Copy every line of the material below into a numbered list, skipping any blank lines.

■ **MATERIAL PROVIDED**:
------------------------------------

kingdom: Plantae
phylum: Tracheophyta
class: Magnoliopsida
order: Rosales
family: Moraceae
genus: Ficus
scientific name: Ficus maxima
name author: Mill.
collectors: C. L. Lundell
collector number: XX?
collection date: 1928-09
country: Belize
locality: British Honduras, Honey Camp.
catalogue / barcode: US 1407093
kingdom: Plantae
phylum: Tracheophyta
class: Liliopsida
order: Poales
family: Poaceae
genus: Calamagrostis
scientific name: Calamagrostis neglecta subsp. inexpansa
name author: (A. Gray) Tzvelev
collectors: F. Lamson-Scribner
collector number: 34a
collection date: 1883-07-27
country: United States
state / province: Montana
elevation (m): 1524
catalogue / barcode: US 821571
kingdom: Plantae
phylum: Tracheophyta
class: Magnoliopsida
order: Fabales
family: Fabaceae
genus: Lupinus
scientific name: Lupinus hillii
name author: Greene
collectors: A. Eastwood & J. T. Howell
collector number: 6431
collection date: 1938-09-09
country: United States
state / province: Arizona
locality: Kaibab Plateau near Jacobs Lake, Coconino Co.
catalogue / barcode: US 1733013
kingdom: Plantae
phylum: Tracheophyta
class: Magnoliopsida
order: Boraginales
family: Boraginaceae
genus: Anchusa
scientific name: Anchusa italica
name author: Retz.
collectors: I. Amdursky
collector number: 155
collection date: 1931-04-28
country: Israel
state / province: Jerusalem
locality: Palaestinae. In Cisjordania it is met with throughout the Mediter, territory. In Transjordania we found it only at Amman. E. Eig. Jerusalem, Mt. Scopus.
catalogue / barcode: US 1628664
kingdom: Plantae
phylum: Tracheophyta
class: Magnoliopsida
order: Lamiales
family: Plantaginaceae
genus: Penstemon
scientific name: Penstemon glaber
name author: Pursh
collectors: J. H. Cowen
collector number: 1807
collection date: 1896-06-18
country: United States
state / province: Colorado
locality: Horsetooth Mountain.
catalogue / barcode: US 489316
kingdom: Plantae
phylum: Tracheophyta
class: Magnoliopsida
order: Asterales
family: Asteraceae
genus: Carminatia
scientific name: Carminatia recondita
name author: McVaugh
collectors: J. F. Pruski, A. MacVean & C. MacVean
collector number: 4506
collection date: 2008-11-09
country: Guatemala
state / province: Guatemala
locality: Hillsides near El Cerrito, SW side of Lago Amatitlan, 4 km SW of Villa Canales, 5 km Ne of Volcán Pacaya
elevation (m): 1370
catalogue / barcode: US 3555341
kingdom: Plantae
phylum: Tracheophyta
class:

------------------------------------

■ **THE COMPLETED TASK**:
1. kingdom: Plantae
2. phylum: Tracheophyta
3. class: Magnoliopsida
4. order: Rosales
5. family: Moraceae
6. genus: Ficus
7. scientific name: Ficus maxima
8. name author: Mill.
9. collectors: C. L. Lundell
10. collector number: XX?
11. collection date: 1928-09
12. country: Belize
13. locality: British Honduras, Honey Camp.
14. catalogue / barcode: US 1407093
15. kingdom: Plantae
16. phylum: Tracheophyta
17. class: Liliopsida
18. order: Poales
19. family: Poaceae
20. genus: Calamagrostis
21. scientific name: Calamagrostis neglecta subsp. inexpansa
22. name author: (A. Gray) Tzvelev
23. collectors: F. Lamson-Scribner
24. collector number: 34a
25. collection date: 1883-07-27
26. country: United States
27. state / province: Montana
28. elevation (m): 1524
29. catalogue / barcode: US 821571
30. kingdom: Plantae
31. phylum: Tracheophyta
32. class: Magnoliopsida
33. order: Fabales
34. family: Fabaceae
35. genus: Lupinus
36. scientific name: Lupinus hillii
37. name author: Greene
38. collectors: A. Eastwood & J. T. Howell
39. collector number: 6431
40. collection date: 1938-09-09
41. country: United States
42. state / province: Arizona
43. locality: Kaibab Plateau near Jacobs Lake, Coconino Co.
44. catalogue / barcode: US 1733013
45. kingdom: Plantae
46. phylum: Tracheophyta
47. class: Magnoliopsida
48. order: Boraginales
49. family: Boraginaceae
50. genus: Anchusa
51. scientific name: Anchusa italica
52. name author: Retz.
53. collectors: I. Amdursky
54. collector number: 155
55. collection date: 1931-04-28
56. country: Israel
57. state / province: Jerusalem
58. locality: Palaestinae. In Cisjordania it is met with throughout the Mediter, territory. In Transjordania we found it only at Amman. E. Eig. Jerusalem, Mt. Scopus.
59. catalogue / barcode: US 1628664
60. kingdom: Plantae
61. phylum: Tracheophyta
62. class: Magnoliopsida
63. order: Lamiales
64. family: Plantaginaceae
65. genus: Penstemon
66. scientific name: Penstemon glaber
67. name author: Pursh
68. collectors: J. H. Cowen
69. collector number: 1807
70. collection date: 1896-06-18
71. country: United States
72. state / province: Colorado
73. locality: Horsetooth Mountain.
74. catalogue / barcode: US 489316
75. kingdom: Plantae
76. phylum: Tracheophyta
77. class: Magnoliopsida
78. order: Asterales
79. family: Asteraceae
80. genus: Carminatia
81. scientific name: Carminatia recondita
82. name author: McVaugh
83. collectors: J. F. Pruski, A. MacVean & C. MacVean
84. collector number: 4506
85. collection date: 2008-11-09
86. country: Guatemala
87. state / province: Guatemala
88. locality: Hillsides near El Cerrito, SW side of Lago Amatitlan, 4 km SW of Villa Canales, 5 km Ne of Volcán Pacaya
89. elevation (m): 1370
90. catalogue / barcode: US 3555341
91. kingdom: Plantae
92. phylum: Tracheophyta
93. class:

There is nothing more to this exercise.